**YOUR GOAL**
Extract the stretch from the first line through the line containing "state / province: Huila", copying every line word for word.

--- begin SUPPLIED INFORMATION ---

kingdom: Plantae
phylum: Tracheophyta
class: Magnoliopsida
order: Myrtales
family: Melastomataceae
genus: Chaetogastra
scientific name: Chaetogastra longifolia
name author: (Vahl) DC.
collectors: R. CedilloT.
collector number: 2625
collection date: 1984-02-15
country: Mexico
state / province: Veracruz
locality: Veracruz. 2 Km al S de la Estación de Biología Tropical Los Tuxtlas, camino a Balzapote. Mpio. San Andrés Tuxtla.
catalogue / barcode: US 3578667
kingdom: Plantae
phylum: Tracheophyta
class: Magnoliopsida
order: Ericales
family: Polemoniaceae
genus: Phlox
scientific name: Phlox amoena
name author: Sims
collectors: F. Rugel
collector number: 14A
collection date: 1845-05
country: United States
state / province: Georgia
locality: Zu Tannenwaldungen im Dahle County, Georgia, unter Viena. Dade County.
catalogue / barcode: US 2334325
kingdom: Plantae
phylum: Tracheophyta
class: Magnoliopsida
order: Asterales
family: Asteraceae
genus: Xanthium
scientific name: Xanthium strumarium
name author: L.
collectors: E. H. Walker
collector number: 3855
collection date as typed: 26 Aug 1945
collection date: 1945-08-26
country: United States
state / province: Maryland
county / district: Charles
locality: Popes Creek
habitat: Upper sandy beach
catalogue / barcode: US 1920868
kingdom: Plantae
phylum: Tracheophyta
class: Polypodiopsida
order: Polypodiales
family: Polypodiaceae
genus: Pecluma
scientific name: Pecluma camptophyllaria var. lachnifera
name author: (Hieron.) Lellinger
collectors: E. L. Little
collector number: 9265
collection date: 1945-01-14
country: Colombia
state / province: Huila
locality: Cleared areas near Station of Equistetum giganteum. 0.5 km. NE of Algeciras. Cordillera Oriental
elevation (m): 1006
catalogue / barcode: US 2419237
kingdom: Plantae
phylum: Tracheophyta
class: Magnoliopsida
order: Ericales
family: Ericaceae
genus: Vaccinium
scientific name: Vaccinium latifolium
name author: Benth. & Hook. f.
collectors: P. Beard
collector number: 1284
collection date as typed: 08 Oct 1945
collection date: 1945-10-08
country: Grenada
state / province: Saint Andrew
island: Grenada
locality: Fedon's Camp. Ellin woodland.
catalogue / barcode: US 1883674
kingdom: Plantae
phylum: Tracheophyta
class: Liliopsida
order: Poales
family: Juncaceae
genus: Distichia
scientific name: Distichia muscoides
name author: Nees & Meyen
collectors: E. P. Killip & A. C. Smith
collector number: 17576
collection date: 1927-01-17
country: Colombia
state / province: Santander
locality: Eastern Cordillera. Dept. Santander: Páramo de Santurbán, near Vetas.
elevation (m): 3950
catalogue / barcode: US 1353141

--- end SUPPLIED INFORMATION ---

**ANSWER BELOW**
kingdom: Plantae
phylum: Tracheophyta
class: Magnoliopsida
order: Myrtales
family: Melastomataceae
genus: Chaetogastra
scientific name: Chaetogastra longifolia
name author: (Vahl) DC.
collectors: R. CedilloT.
collector number: 2625
collection date: 1984-02-15
country: Mexico
state / province: Veracruz
locality: Veracruz. 2 Km al S de la Estación de Biología Tropical Los Tuxtlas, camino a Balzapote. Mpio. San Andrés Tuxtla.
catalogue / barcode: US 3578667
kingdom: Plantae
phylum: Tracheophyta
class: Magnoliopsida
order: Ericales
family: Polemoniaceae
genus: Phlox
scientific name: Phlox amoena
name author: Sims
collectors: F. Rugel
collector number: 14A
collection date: 1845-05
country: United States
state / province: Georgia
locality: Zu Tannenwaldungen im Dahle County, Georgia, unter Viena. Dade County.
catalogue / barcode: US 2334325
kingdom: Plantae
phylum: Tracheophyta
class: Magnoliopsida
order: Asterales
family: Asteraceae
genus: Xanthium
scientific name: Xanthium strumarium
name author: L.
collectors: E. H. Walker
collector number: 3855
collection date as typed: 26 Aug 1945
collection date: 1945-08-26
country: United States
state / province: Maryland
county / district: Charles
locality: Popes Creek
habitat: Upper sandy beach
catalogue / barcode: US 1920868
kingdom: Plantae
phylum: Tracheophyta
class: Polypodiopsida
order: Polypodiales
family: Polypodiaceae
genus: Pecluma
scientific name: Pecluma camptophyllaria var. lachnifera
name author: (Hieron.) Lellinger
collectors: E. L. Little
collector number: 9265
collection date: 1945-01-14
country: Colombia
state / province: Huila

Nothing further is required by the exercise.